Enough about imagery for a few pages. What about letters and words that work either alone or with a simple backdrop panel? Typographic structures that are themselves communicative and attractive standalone images?

This is a fun area of exploration for designers who love type—as most designers do. Use this spread and the next as brainstorming fuel the next time you see a chance to create a graphic from words.

For starters, how about going subtle? The letters of the sample above are actually invisible—it’s only their light gray outer halo that defines their presence on the page.

Special effects, anyone? Illustrator and Photoshop offer plenty of choices when it comes to making letters and words blurry, transparent, skewed, rippled, bent, twisted, pixelated, or roughened up.

This design’s headline ignores convention and travels bottom-to-top rather than the usual left-to-right; its initials are used for the blurred stack of characters below; and the overall design is configured in a way that might bring notions of a flag or a banner to mind.

The dimensional treatment applied here (accomplished with Illustrator’s FREE TRANSFORM tool) and its use of Futura Bold lend notes of mid-20th-century design to this composition. It’s a look that’s bolstered by a shade of blue-green that would have appeared right at home on trendy dinnerware, clocks, and automobiles of that era.


In this sample, a constructivist-looking display font at center, muted and graduated colors throughout, and a touch of faux dimension add up to a design reminiscent of WPA (Works Progress Administration) posters of the 1930s.

How era-aware are you about typography and design? There’s much inspiration to be had, and much to be learned, by looking backwards and seeing what designers were up to in times gone by. Bookstores (including those with a good selection of used books), libraries, and websites are great sources for material like this.

Legibility is always king, but yes, there are situations where its kingliness can be challenged. For example, this piece might be allowed some leeway in terms of readability since it’s aimed at an art-minded audience that’s probably spent plenty of time looking at nonrepresentational freeform sculptures, expressionist landscape paintings, and abstract portraits.

And really, when you first saw the typography in the above sample, were you all that challenged by it? Probably not. Sometimes legibility can be surprisingly robust, and other times it’s the most fragile component of a design. Listen to your designer’s instinct on this one.

Type upon type upon type. Even the backdrop in this sample has been built from dozens of layers of overlapping words.

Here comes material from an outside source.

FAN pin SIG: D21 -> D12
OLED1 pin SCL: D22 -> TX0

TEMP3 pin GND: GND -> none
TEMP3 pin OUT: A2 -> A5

What about sticking to an ultra-strict all-type regimen like this when designing a word graphic? Your backdrop, line-work, decor, and border elements could all be made from typographic characters.

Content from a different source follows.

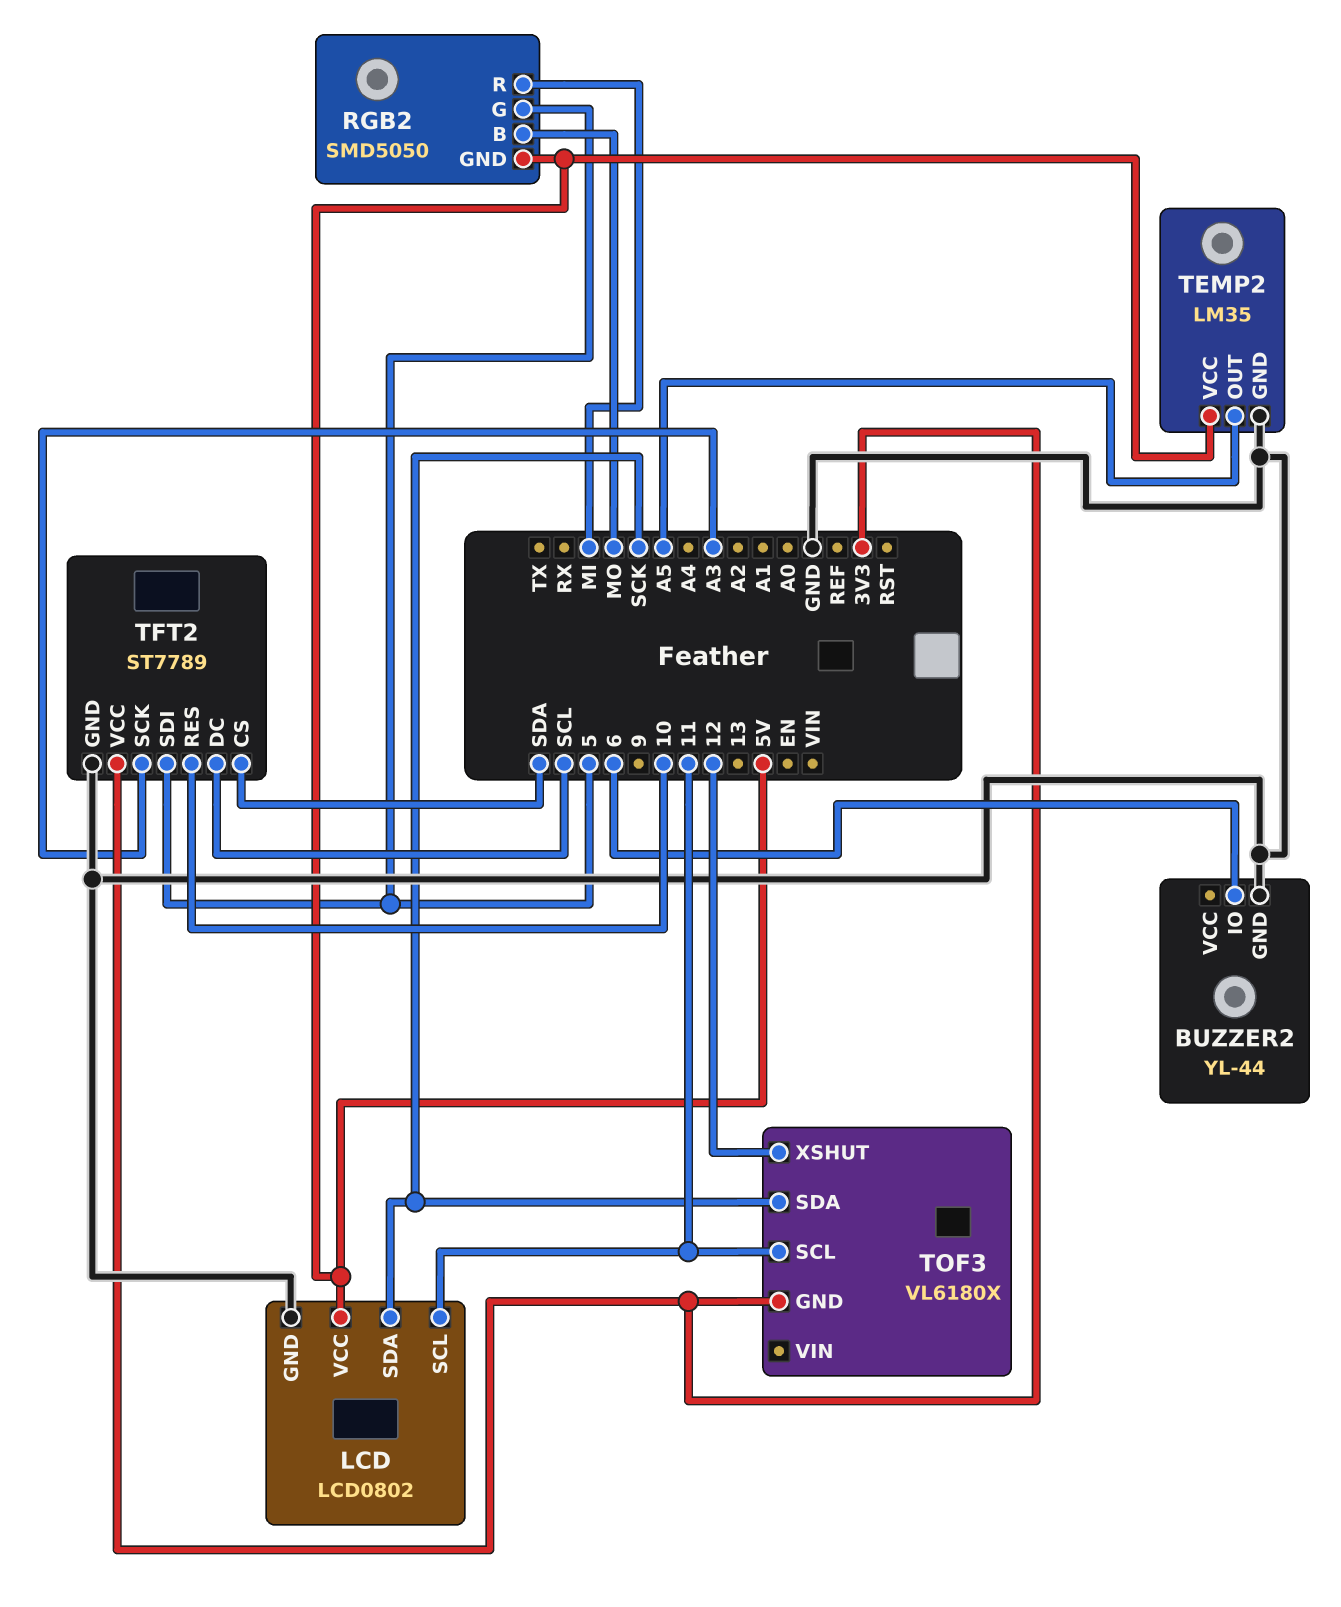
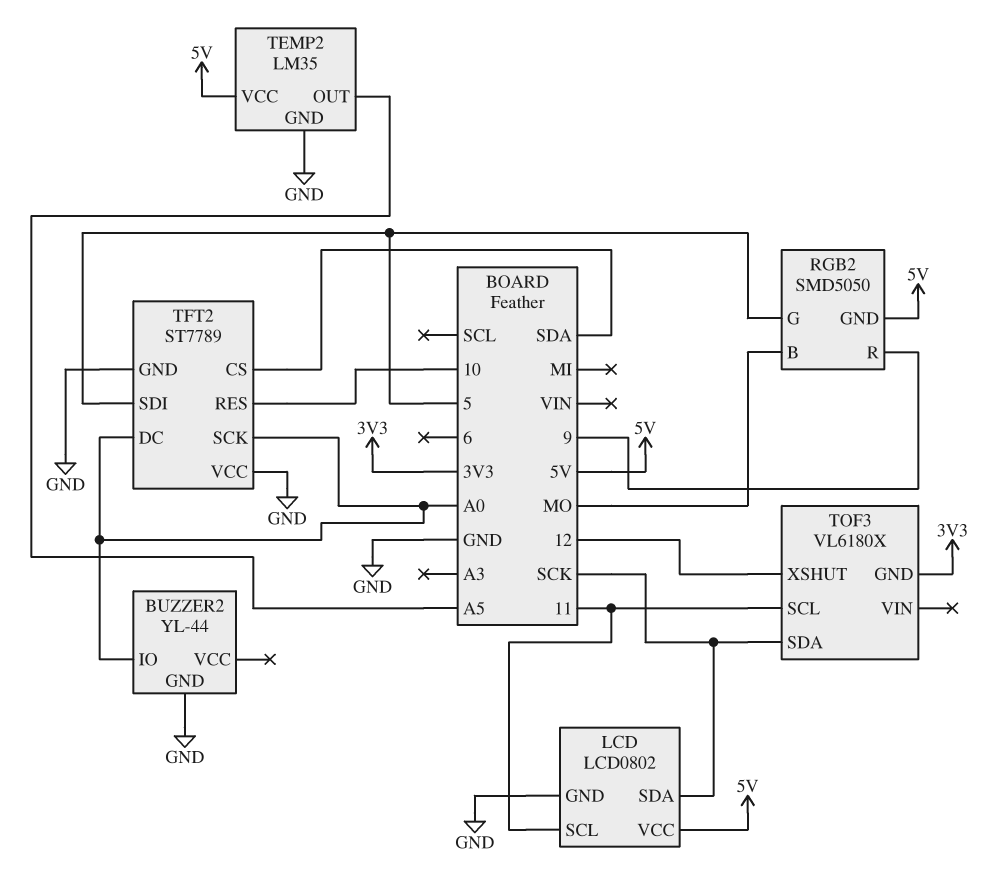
BUZZER2 pin IO: 6 -> A0
RGB2 pin R: MI -> 9
TFT2 pin DC: SCL -> A0
TFT2 pin SCK: A3 -> A0
TFT2 pin VCC: 3V3 -> GND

Here, three colored rectangles have been allowed into a composition that—truth be told—started out with the goal of being purely typographic. It just felt like the thing to do—to fill the spaces with colored boxes—when the crazy configuration of type created a few open spaces that begged for filler.

Be open-minded and open-eyed to unexpected and opportunistic solutions to all your design projects—type-related and otherwise. Just because you started a project with a certain set of rules in mind doesn’t necessarily mean you can’t break those rules if a good enough reason comes along. After all, aren’t rules made to be broken? Especially when it comes to expressions of creativity?

A subtitle has been added to this design, and, accordingly, some of the logo’s other type has been turned backwards to reflect the subtitle’s meaning.

It’s interesting how typeset words can deliver ideas and feel-ings—not only through their literal meaning and through the persona of their font—but also through how they are oriented, scaled, positioned, and colored. Design has many, many ways of delivering messages and emotions to viewers: Be ever open to possibilities that lie outside realms of normal, expected, and status quo.